To me this is making excuses. Anyone can make the effort to not be crap, there is nothing about a man that gives him a reason to be crap with birthdays.

Stating a fact is not the same thing as making excuses.

And the point is that there are more productive options available to the op than sulking or sucking it up.

DingDongJingle · 19/10/2025 07:41

MrsJeanLuc · 19/10/2025 07:39

Stating a fact is not the same thing as making excuses.

And the point is that there are more productive options available to the op than sulking or sucking it up.

But surely ’some women are just really crap at birthdays’ is fact too?

BallerinaRadio · 19/10/2025 07:41

It seems like you were just setting yourself up for disappointment here. You say you sent him a link but not far away was it from your birthday? Did you mention it to him in the weeks/days leading up to it?

It sounds like you knew there was a chance he would forget but rather than nudge him you would rather let him forget and put yourself through this.

RubyFlax · 19/10/2025 07:42

Sorry OP that’s really crap. Especially if you sent him some ideas of things you’d like to help him out.

I wouldn’t sulk about it or leave him in the dog house but I would make a short clear statement about it & move on. “I’ve been feeling a bit upset, so wanted to let you know how I’m feeling. As you know I always put a lot of thought & effort in to everyone’s birthdays, & I appreciate not everyone wants to do the same as I do, but I was actually really hurt that it seems you forgot my big birthday. I know life is busy & we all have stuff to focus on, but to me these things are important, & it made me feel really unappreciated & like I’m not thought of. It’s happened now, & we can just move on but I wanted you to know that I was upset by it & in future it would mean a lot to me if you remembered & made a bit of fuss. It’s really not asking a lot”

Next year I’d plan a lovely day with a close friend or group of friends, a meal out or similar. Fuck him.
People really do make excuses for shit men. There is no excuse. We all carry around a device in our pocket/bag which holds a calendar & can send us reminders of important events. Use it.

CarlaLemarchant · 19/10/2025 07:47

Hotdoughnut · 19/10/2025 07:03

I always struggle with these threads. I can't get past how a big birthday didn't come up in conversation in the weeks (or even months!) leading up? I literally can't understand how it's been forgotten. I'm so sorry for you.

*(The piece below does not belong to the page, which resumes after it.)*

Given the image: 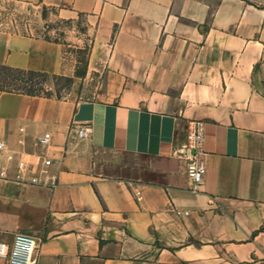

Same. DH wasn’t a birthday person but I am and I’ve got him on board over the years. Even the non big birthdays go on the calendar, ideas are shared around gifts, discussions are made around which restaurant to go to or how we’d like to spend the day and there’s normally a plan formed. Annual leave may be booked if necessary.
I can’t imagine a world in which we didn’t discuss a big birthday and how we would be spending the day. There would be no situation in which it would creep up and one of us would be confused.
Sometimes, I think people like to test their partners and it doesn’t end well.

LlynTegid · 19/10/2025 07:49

Reasonable to expect your DH to remember your birthday, unreasonable to fall for the nonsense and excuse to spend money that are so-called big birthdays.

Barney16 · 19/10/2025 07:49

He's thoughtless. If you know he's crap at birthdays and they matter to you, he should know that's he's crap at birthdays and it's important and he should plan accordingly. He should put a reminder in his phone,stick a post it on his lap top, whatever he needs to not be crap. He should also know that failing is unacceptable. Tell him clearly how you feel. It's his responsibility to get it right.